With that she slammed out of my room as if I’d lit her backside on fire. I waited until I heard her bedroom door open and close and then I peeked beneath the shade to see if Liam was still there.

He was and he was working out—yay, me—but every now and then he would pause with his weights half raised and he would have to put them down so he could laugh. I had no doubt he was laughing at me and I was surprisingly okay with it. In the grand scheme of things, it seemed like he’d received a solid karmic payback. I could live with that.

I dropped the shade. Maybe now that I’d humiliated myself in front of him, he’d see his way to not glaring at me like he had before. Oh, I didn’t have any illusions that we’d ever be friends or lovers, but maybe we could be civil. You know, the sort of neighbors who saw each other, waved, and shouted out a “good morning,” but who never stopped to chat.

The picture wouldn’t form in my head, and I had the feeling it was because I could never envision a time where Liam would look at me with anything but anger. The thought made me sad.

Babs’s condition deteriorated more the next day. She had stopped eating and getting her to drink was a battle of wills. A hospice nurse named Ashley arrived and admitted our mother into their care. Tense meetings were held in the kitchen as her medications were all but suspended, everything but the pain meds.

Sophie and I understood what this meant. I feared that Em wasn’t really grasping it, but she surprised me when she asked Ashley, a sturdy woman built for giving hugs, “How long do you think we have? You see people like this all the time.”

Ashley didn’t flinch from the question, though her voice was soft when she answered, “A day or two at most is my best guess, but sometimes...”

Em nodded. She didn’t cry or wail or breakdown. She stiffened her spine. “I’ll be sitting with Mom from now on then.”

“Me, too,” Sophie said.

“And me,” I said.

The nurse gently admonished us to take care of ourselves and we agreed, but I knew we were all just giving her lip service so she’d go away and leave us alone with our mom. Ashley seemed to get that and left, telling us to call her any time for anything.

Babs woke up to find the three of us staring down at her, hovering as if we were trying to memorize everything about her, so that we would never forget this complicated woman who had given each of us life.

She held her hands out to us, and Sophie took one while Em took the other. We all sat down on the divan, with me by her feet. Her voice was just a soft rasp now, and we had to lean in to hear her.

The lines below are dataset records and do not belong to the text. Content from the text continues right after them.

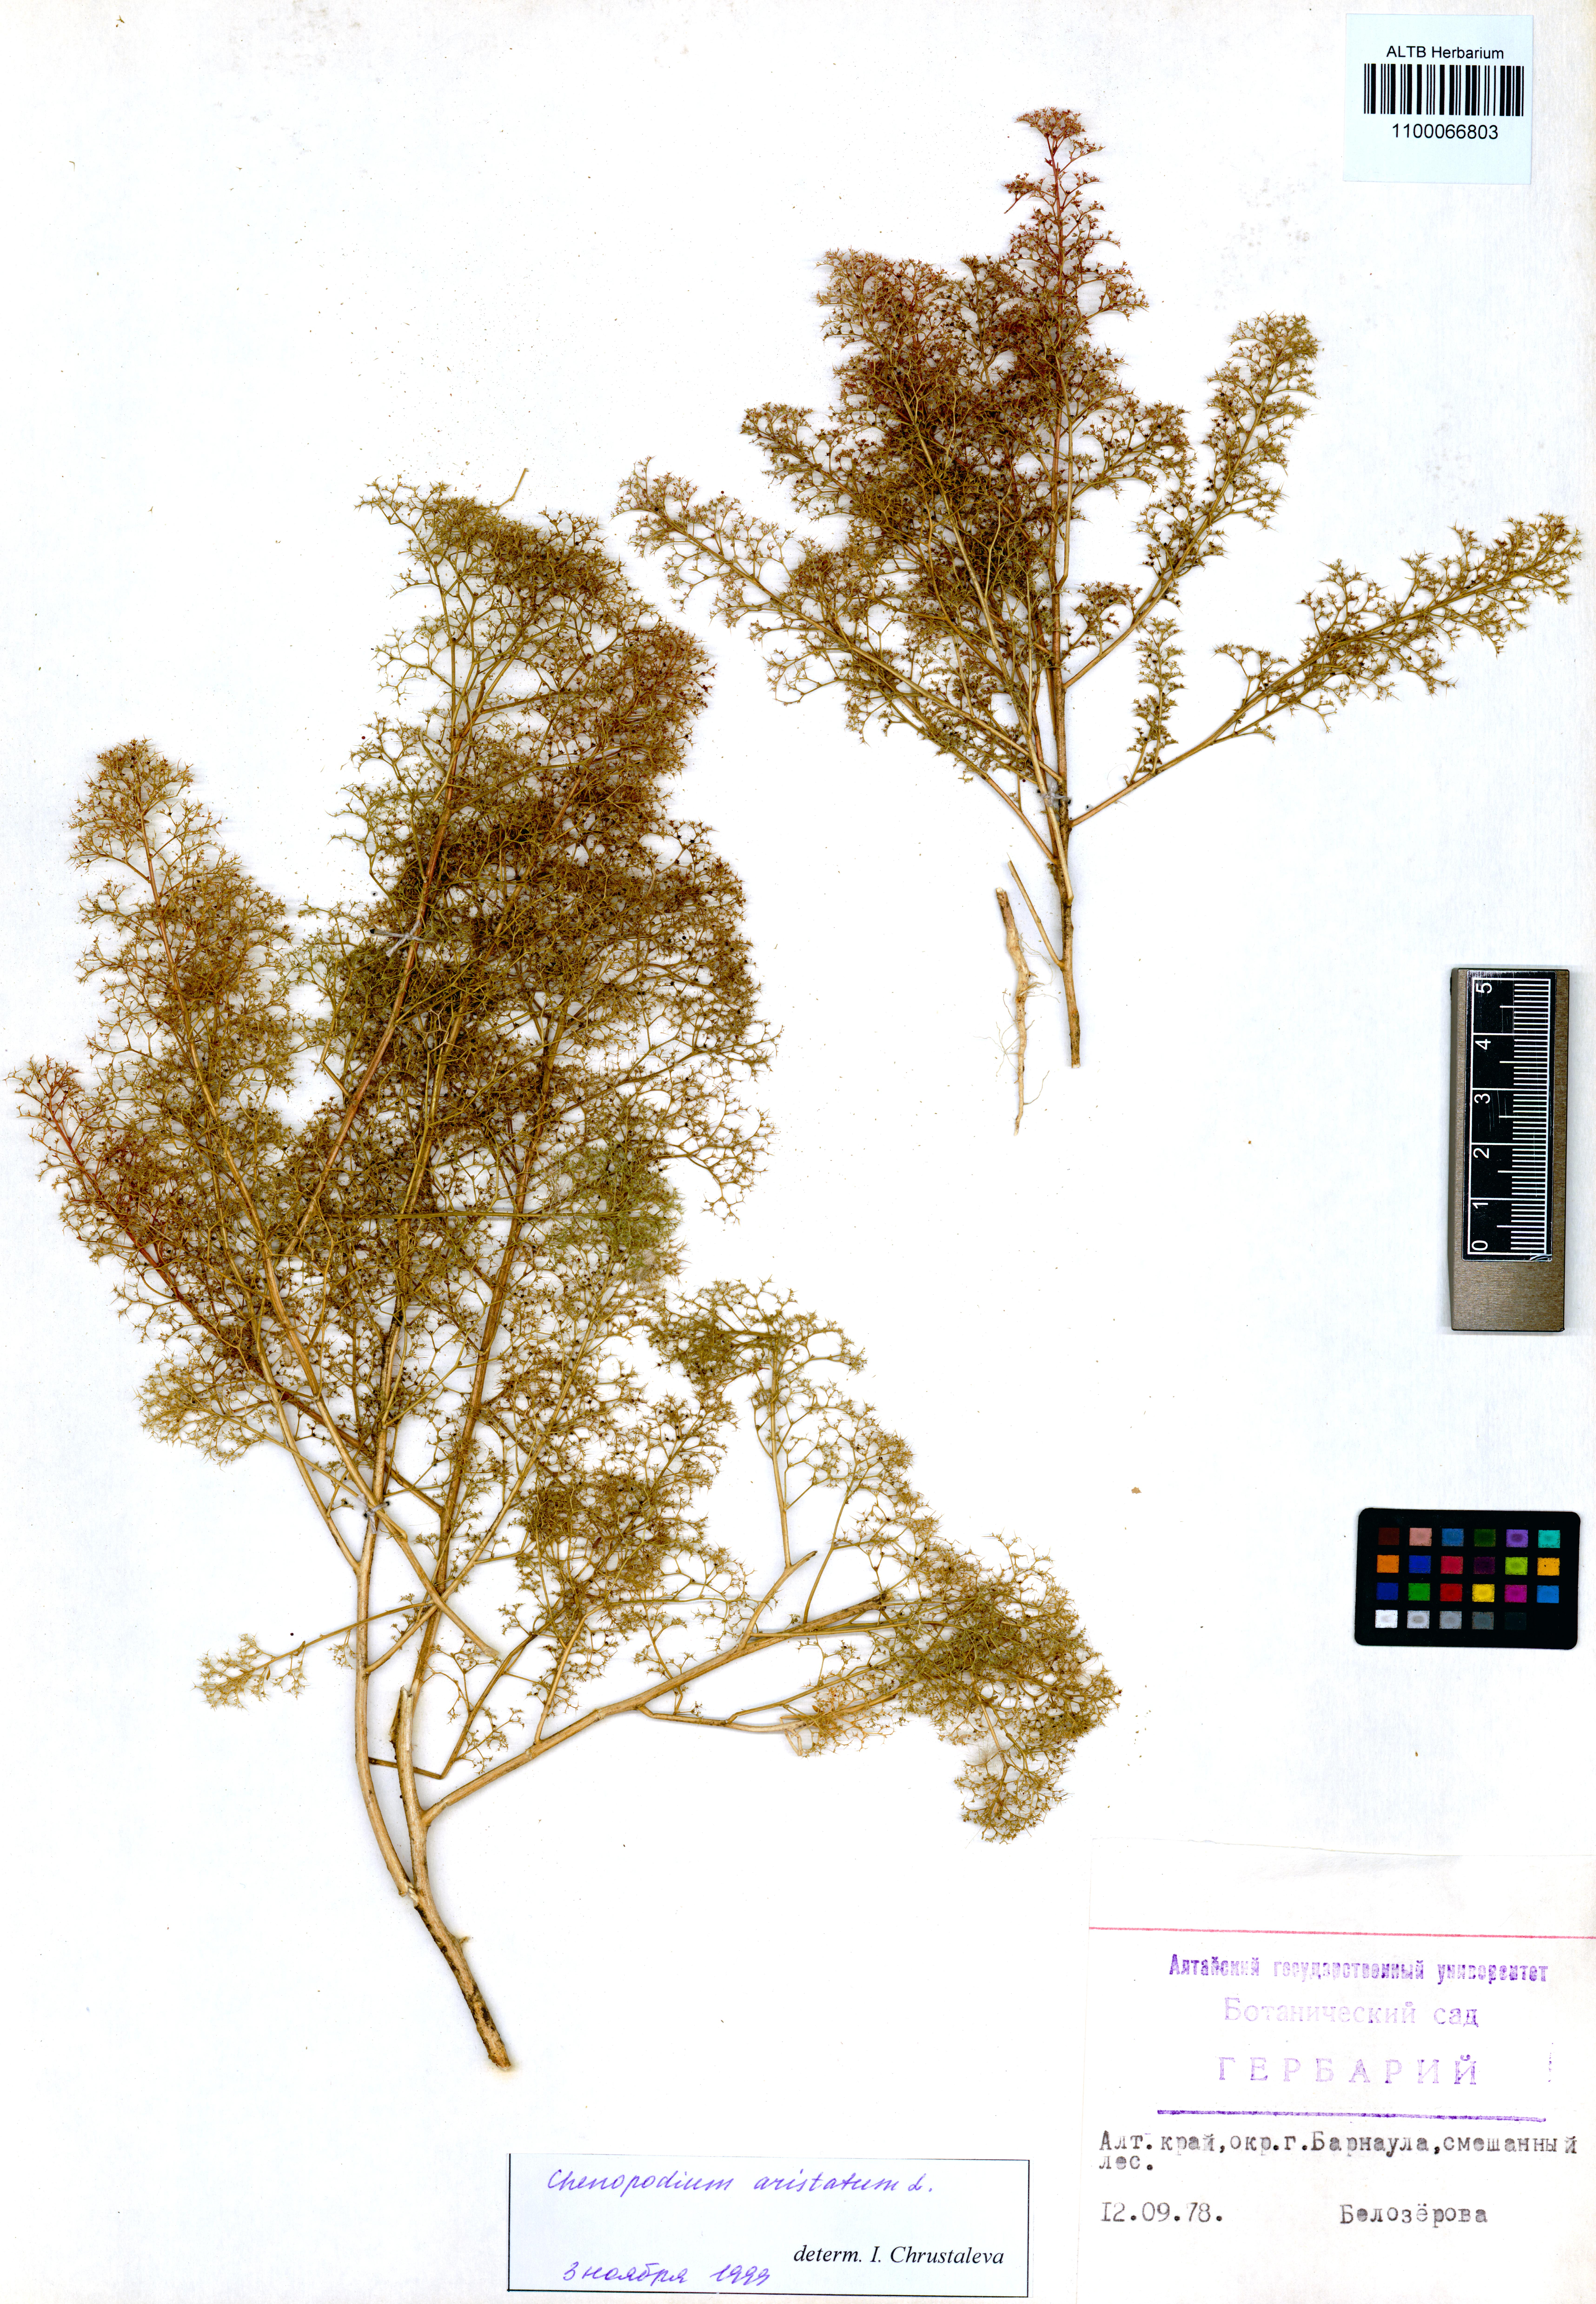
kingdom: Plantae
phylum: Tracheophyta
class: Magnoliopsida
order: Caryophyllales
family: Amaranthaceae
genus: Teloxys
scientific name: Teloxys aristata
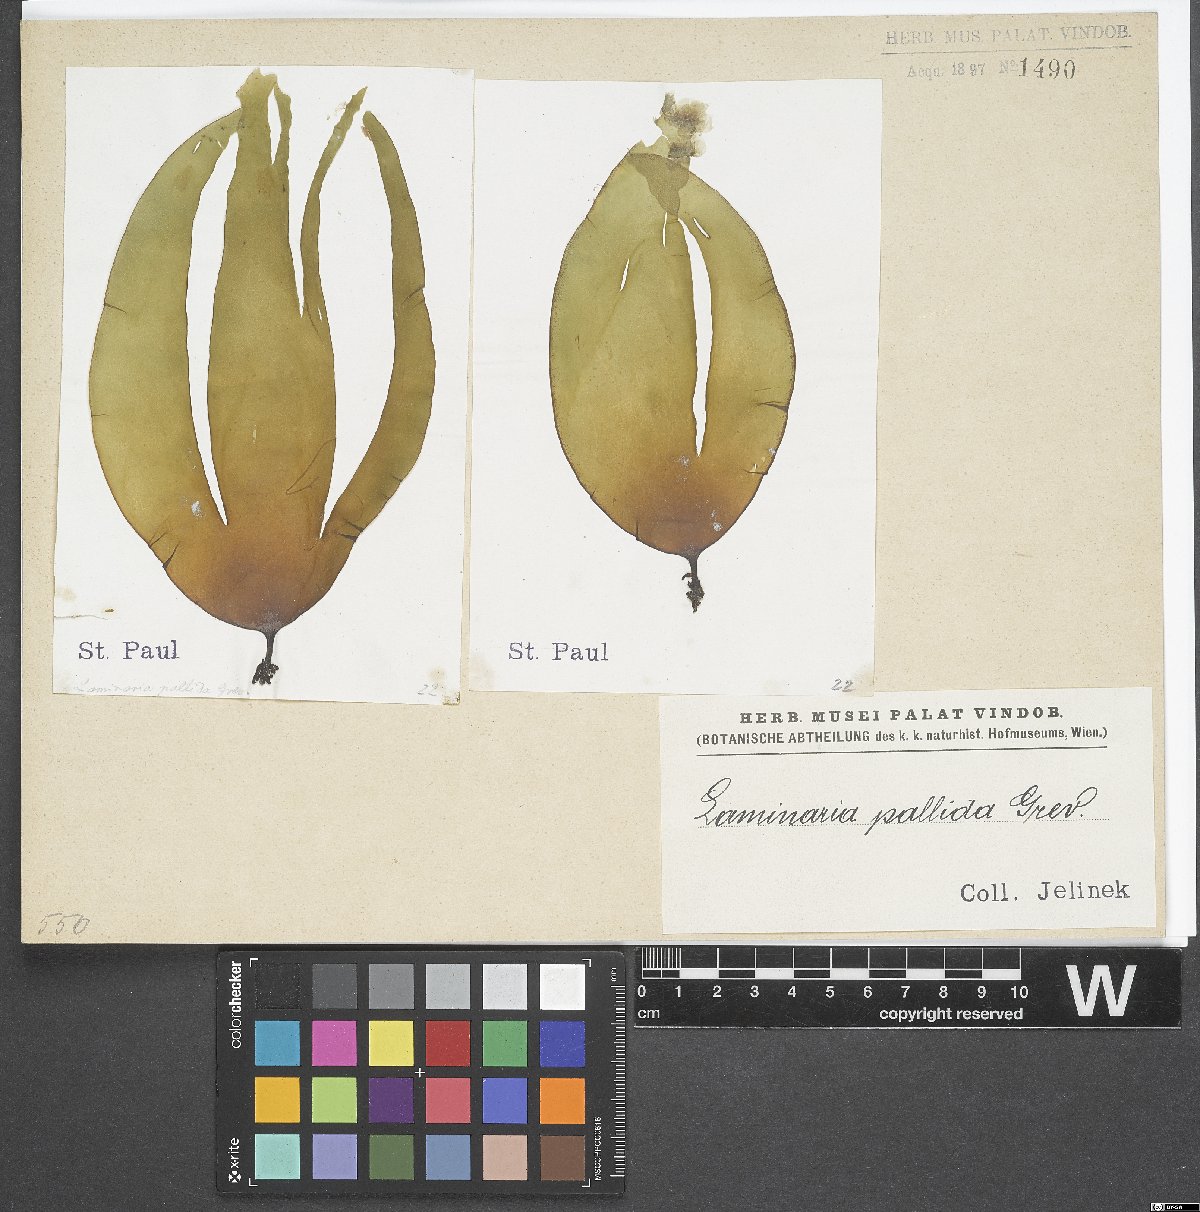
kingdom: Chromista
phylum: Ochrophyta
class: Phaeophyceae
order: Laminariales
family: Laminariaceae
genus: Laminaria
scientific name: Laminaria pallida
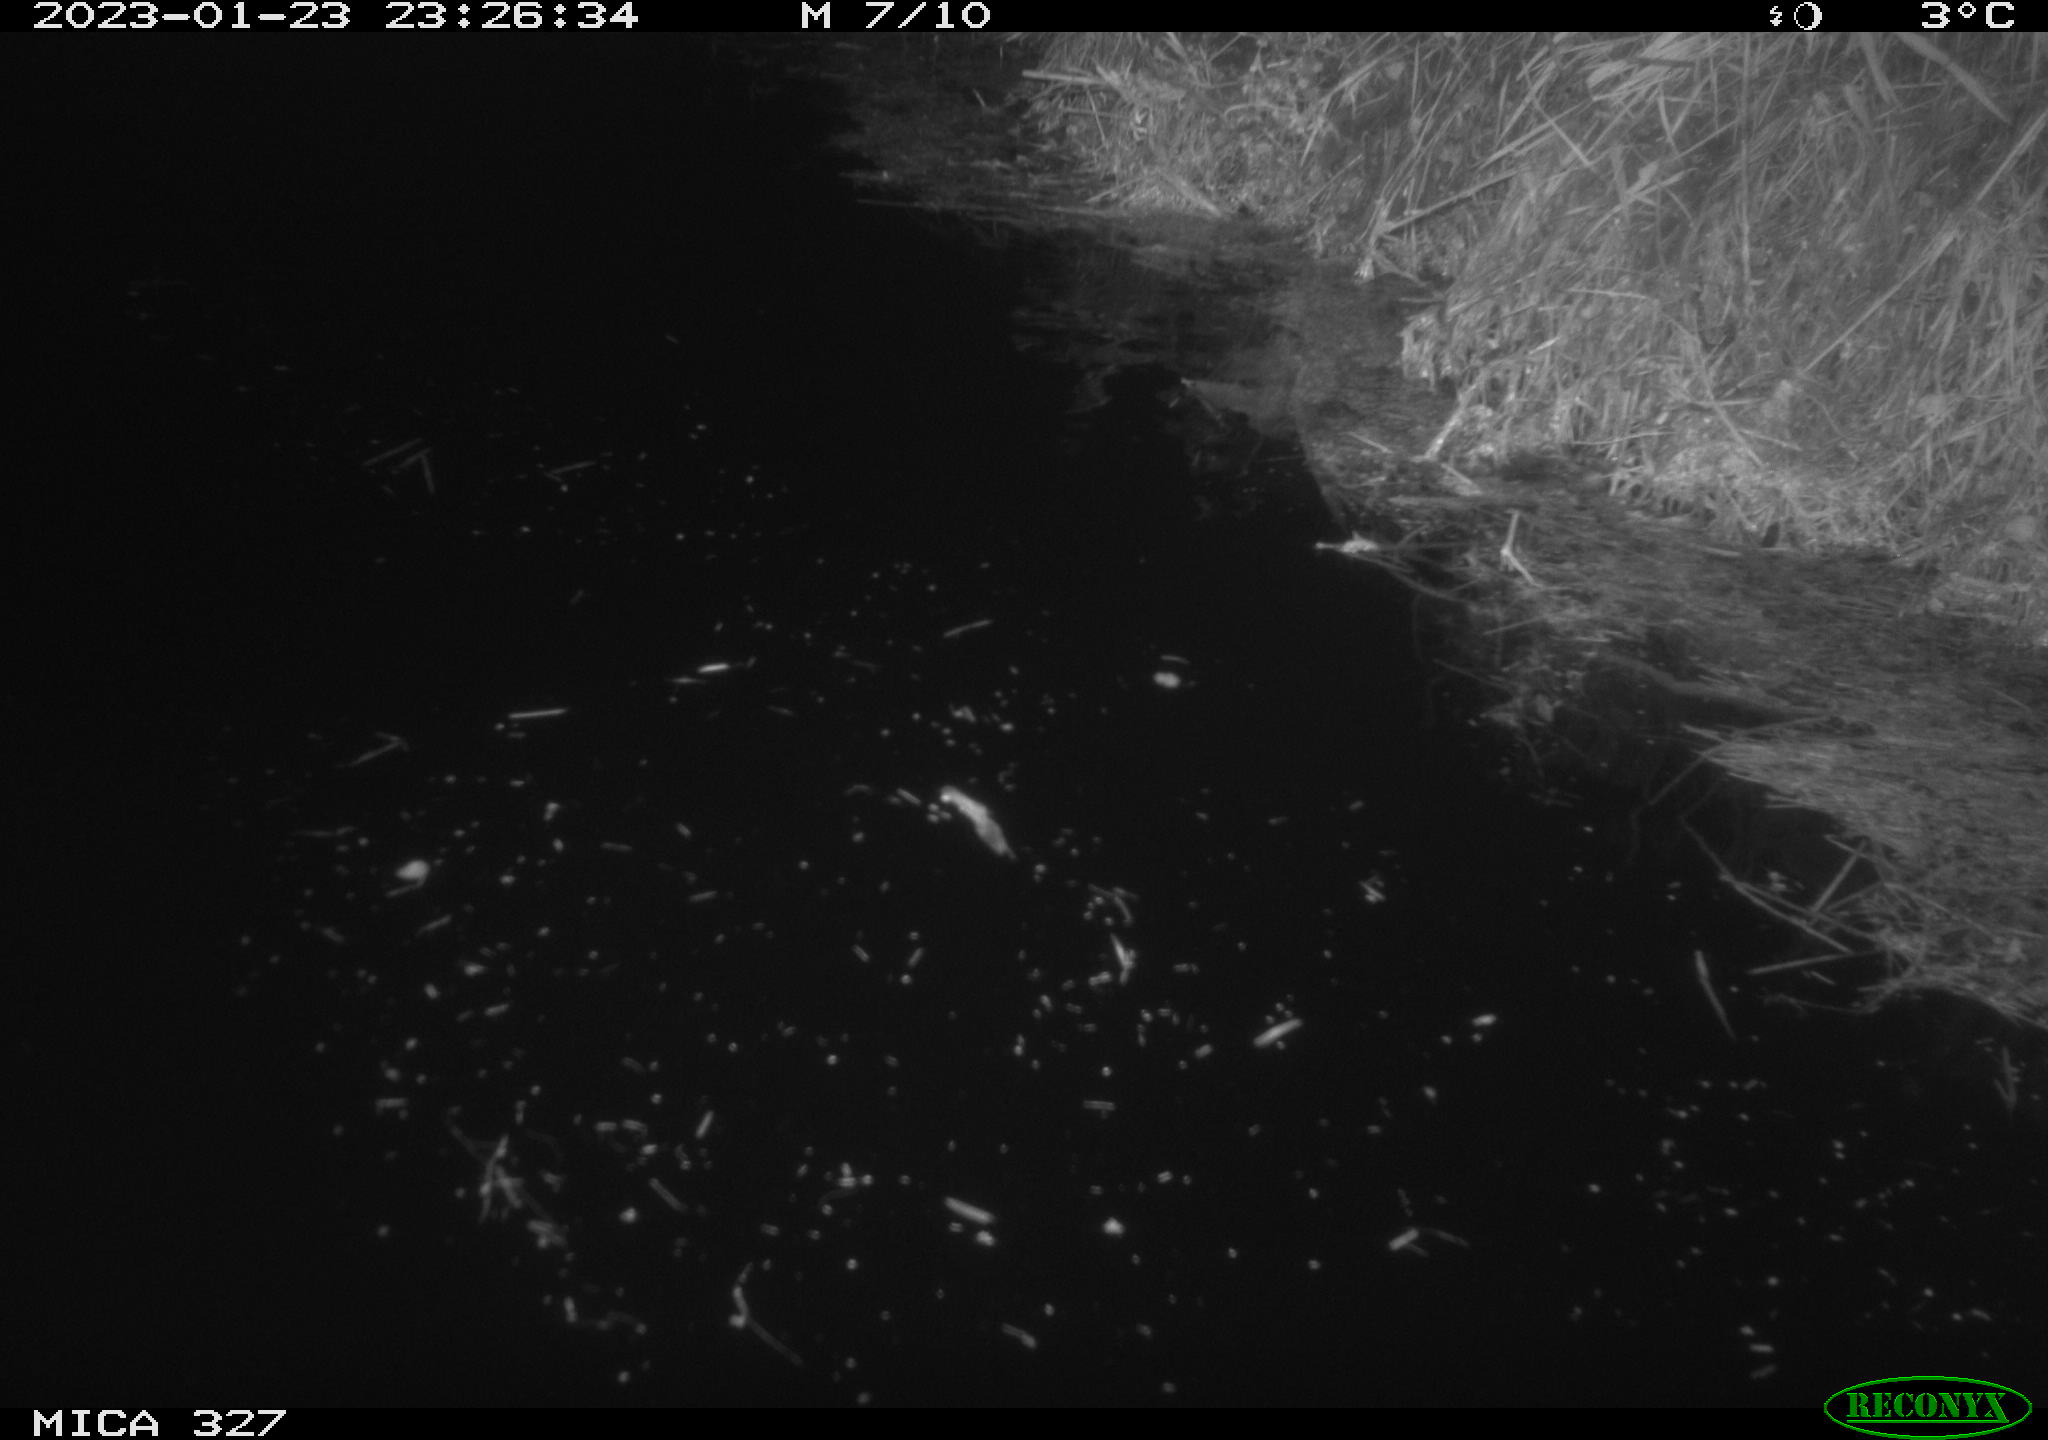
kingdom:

Mom looked at Sophie. “You’ve given up so much of yourself to take care of others, don’t be afraid to go after what you want. I never did and I’ve always regretted it.”

“I will, Mom,” Sophie said. Her voice wavered a bit but, she kept her emotions in check. “I promise.”

Babs turned to Em, her baby. Her eyes softened. “Thank you for taking such good care of me. You’re free now. Live boldly, darling, you deserve it.”

“I will, Mom.” Em sobbed. “I promise I will.”